## WHAT YOU HAVE TO DO:
Rewrite the lines in all the rows below as a single numbered list, skipping any blank lines. Leave the pictures out of your answer.
START SOURCE RECORDS
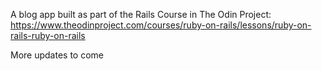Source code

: A blog app built as part of the Rails Course in The Odin Project:
https://www.theodinproject.com/courses/ruby-on-rails/lessons/ruby-on-rails-ruby-on-rails

More updates to come
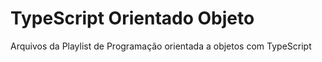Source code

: # TypeScript Orientado Objeto

Arquivos da Playlist de Programação orientada a objetos com TypeScript
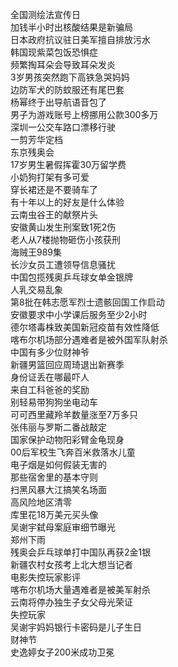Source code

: 全国测绘法宣传日  
加钱半小时出核酸结果是新骗局  
日本政府抗议驻日美军擅自排放污水  
韩国现紫菜包饭恐惧症  
频繁掏耳朵会导致耳朵发炎  
3岁男孩突然跑下高铁急哭妈妈  
边防军犬的防蚊服还有尾巴套  
杨幂终于出导航语音包了  
男子为游戏账号上榜挪用公款300多万  
深圳一公交车路口漂移行驶  
一剪芳华定档  
东京残奥会  
17岁男生暑假挥霍30万留学费  
小奶狗打架有多可爱  
穿长裙还是不要骑车了  
有十年以上的好友是什么体验  
云南虫谷王的献祭片头  
安徽黄山发生刑案致1死2伤  
老人从7楼抛物砸伤小孩获刑  
海贼王989集  
长沙女员工遭领导信息骚扰  
中国包揽残奥乒乓球女单金银牌  
人乳交易乱象  
第8批在韩志愿军烈士遗骸回国工作启动  
安徽要求中小学课后服务至少2小时  
德尔塔毒株致美国新冠疫苗有效性降低  
喀布尔机场部分遇难者是被外国军队射杀  
中国有多少位财神爷  
新疆男篮回应周琦退出新赛季  
身份证丢在哪最吓人  
来自工科爸爸的奖励  
别轻易带狗狗坐电动车  
可可西里藏羚羊数量涨至7万多只  
张伟丽与罗斯二番战敲定  
国家保护动物阳彩臂金龟现身  
00后军校生飞奔百米救落水儿童  
电子烟是如何假装无害的  
那些宿舍里的基本守则  
扫黑风暴大江搞笑名场面  
高风险地区清零  
库里花18万美元买头像  
吴谢宇弑母案庭审细节曝光  
郑州下雨  
残奥会乒乓球单打中国队再获2金1银  
新疆农村女孩考上北大想当记者  
电影失控玩家影评  
喀布尔机场大量遇难者是被美军射杀  
云南将停办独生子女父母光荣证  
失控玩家  
吴谢宇妈妈银行卡密码是儿子生日  
财神节  
史逸婷女子200米成功卫冕  
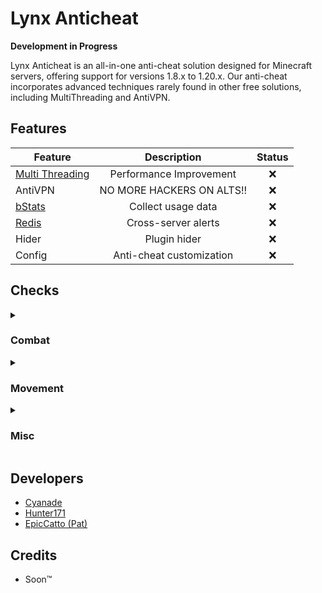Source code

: 
# Lynx Anticheat

**Development in Progress**

Lynx Anticheat is an all-in-one anti-cheat solution designed for Minecraft servers, offering support for versions 1.8.x to 1.20.x. Our anti-cheat incorporates advanced techniques rarely found in other free solutions, including MultiThreading and AntiVPN.

## Features
| Feature | Description | Status |
| ------------- |:-------------:| :-----:|
| [Multi Threading](https://towardsdatascience.com/multithreading-and-multiprocessing-in-10-minutes-20d9b3c6a867) | Performance Improvement | ❌ |
| AntiVPN | NO MORE HACKERS ON ALTS!! | ❌ |
| [bStats](https://bstats.org/) | Collect usage data | ❌ |
| [Redis](https://redis.io/) | Cross-server alerts | ❌ |
| Hider | Plugin hider | ❌ |
| Config | Anti-cheat customization | ❌ |

## Checks
<details> 
    <summary><h3>Combat</h3></summary>

| Check      | Description                          | Status |
|------------|--------------------------------------|:-------:|
| Killaura   | Automatically attacks entities around you | ❌ |

</details>

<details> 
    <summary><h3>Movement</h3></summary>

| Check      | Description                          | Status |
|------------|--------------------------------------|:-------:|
| Flight   | Player tries to defy gravity | ❌ |
| Speed   | Player tries to go faster than the speed limits of the universe | ❌ |
| Velocity   | Checks if the player receives velocity properly | ❌ |

</details>

<details> 
    <summary><h3>Misc</h3></summary>

| Check      | Description                          | Status |
|------------|--------------------------------------|:-------:|
| Inventory   | Detect unusual inventory activity  | ❌ |

</details>

## Developers
-  [Cyanade](https://github.com/Cyanade/)
-  [Hunter171](https://github.com/Hunter-171/)
-  [EpicCatto (Pat)](https://github.com/EpicCatto)

## Credits
- Soon™️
END SOURCE RECORDS
## ANSWER TO THE PROBLEM:
1. Source code
2. : A blog app built as part of the Rails Course in The Odin Project:
3. https://www.theodinproject.com/courses/ruby-on-rails/lessons/ruby-on-rails-ruby-on-rails
4. More updates to come
5. Source code
6. : # TypeScript Orientado Objeto
7. Arquivos da Playlist de Programação orientada a objetos com TypeScript
8. Source code
9. : 全国测绘法宣传日  
10. 加钱半小时出核酸结果是新骗局  
11. 日本政府抗议驻日美军擅自排放污水  
12. 韩国现紫菜包饭恐惧症  
13. 频繁掏耳朵会导致耳朵发炎  
14. 3岁男孩突然跑下高铁急哭妈妈  
15. 边防军犬的防蚊服还有尾巴套  
16. 杨幂终于出导航语音包了  
17. 男子为游戏账号上榜挪用公款300多万  
18. 深圳一公交车路口漂移行驶  
19. 一剪芳华定档  
20. 东京残奥会  
21. 17岁男生暑假挥霍30万留学费  
22. 小奶狗打架有多可爱  
23. 穿长裙还是不要骑车了  
24. 有十年以上的好友是什么体验  
25. 云南虫谷王的献祭片头  
26. 安徽黄山发生刑案致1死2伤  
27. 老人从7楼抛物砸伤小孩获刑  
28. 海贼王989集  
29. 长沙女员工遭领导信息骚扰  
30. 中国包揽残奥乒乓球女单金银牌  
31. 人乳交易乱象  
32. 第8批在韩志愿军烈士遗骸回国工作启动  
33. 安徽要求中小学课后服务至少2小时  
34. 德尔塔毒株致美国新冠疫苗有效性降低  
35. 喀布尔机场部分遇难者是被外国军队射杀  
36. 中国有多少位财神爷  
37. 新疆男篮回应周琦退出新赛季  
38. 身份证丢在哪最吓人  
39. 来自工科爸爸的奖励  
40. 别轻易带狗狗坐电动车  
41. 可可西里藏羚羊数量涨至7万多只  
42. 张伟丽与罗斯二番战敲定  
43. 国家保护动物阳彩臂金龟现身  
44. 00后军校生飞奔百米救落水儿童  
45. 电子烟是如何假装无害的  
46. 那些宿舍里的基本守则  
47. 扫黑风暴大江搞笑名场面  
48. 高风险地区清零  
49. 库里花18万美元买头像  
50. 吴谢宇弑母案庭审细节曝光  
51. 郑州下雨  
52. 残奥会乒乓球单打中国队再获2金1银  
53. 新疆农村女孩考上北大想当记者  
54. 电影失控玩家影评  
55. 喀布尔机场大量遇难者是被美军射杀  
56. 云南将停办独生子女父母光荣证  
57. 失控玩家  
58. 吴谢宇妈妈银行卡密码是儿子生日  
59. 财神节  
60. 史逸婷女子200米成功卫冕  
61. Source code
62. : 
63. # Lynx Anticheat
64. **Development in Progress**
65. Lynx Anticheat is an all-in-one anti-cheat solution designed for Minecraft servers, offering support for versions 1.8.x to 1.20.x. Our anti-cheat incorporates advanced techniques rarely found in other free solutions, including MultiThreading and AntiVPN.
66. ## Features
67. | Feature | Description | Status |
68. | ------------- |:-------------:| :-----:|
69. | [Multi Threading](https://towardsdatascience.com/multithreading-and-multiprocessing-in-10-minutes-20d9b3c6a867) | Performance Improvement | ❌ |
70. | AntiVPN | NO MORE HACKERS ON ALTS!! | ❌ |
71. | [bStats](https://bstats.org/) | Collect usage data | ❌ |
72. | [Redis](https://redis.io/) | Cross-server alerts | ❌ |
73. | Hider | Plugin hider | ❌ |
74. | Config | Anti-cheat customization | ❌ |
75. ## Checks
76. <details> 
77.     <summary><h3>Combat</h3></summary>
78. | Check      | Description                          | Status |
79. |------------|--------------------------------------|:-------:|
80. | Killaura   | Automatically attacks entities around you | ❌ |
81. </details>
82. <details> 
83.     <summary><h3>Movement</h3></summary>
84. | Check      | Description                          | Status |
85. |------------|--------------------------------------|:-------:|
86. | Flight   | Player tries to defy gravity | ❌ |
87. | Speed   | Player tries to go faster than the speed limits of the universe | ❌ |
88. | Velocity   | Checks if the player receives velocity properly | ❌ |
89. </details>
90. <details> 
91.     <summary><h3>Misc</h3></summary>
92. | Check      | Description                          | Status |
93. |------------|--------------------------------------|:-------:|
94. | Inventory   | Detect unusual inventory activity  | ❌ |
95. </details>
96. ## Developers
97. -  [Cyanade](https://github.com/Cyanade/)
98. -  [Hunter171](https://github.com/Hunter-171/)
99. -  [EpicCatto (Pat)](https://github.com/EpicCatto)
100. ## Credits
101. - Soon™️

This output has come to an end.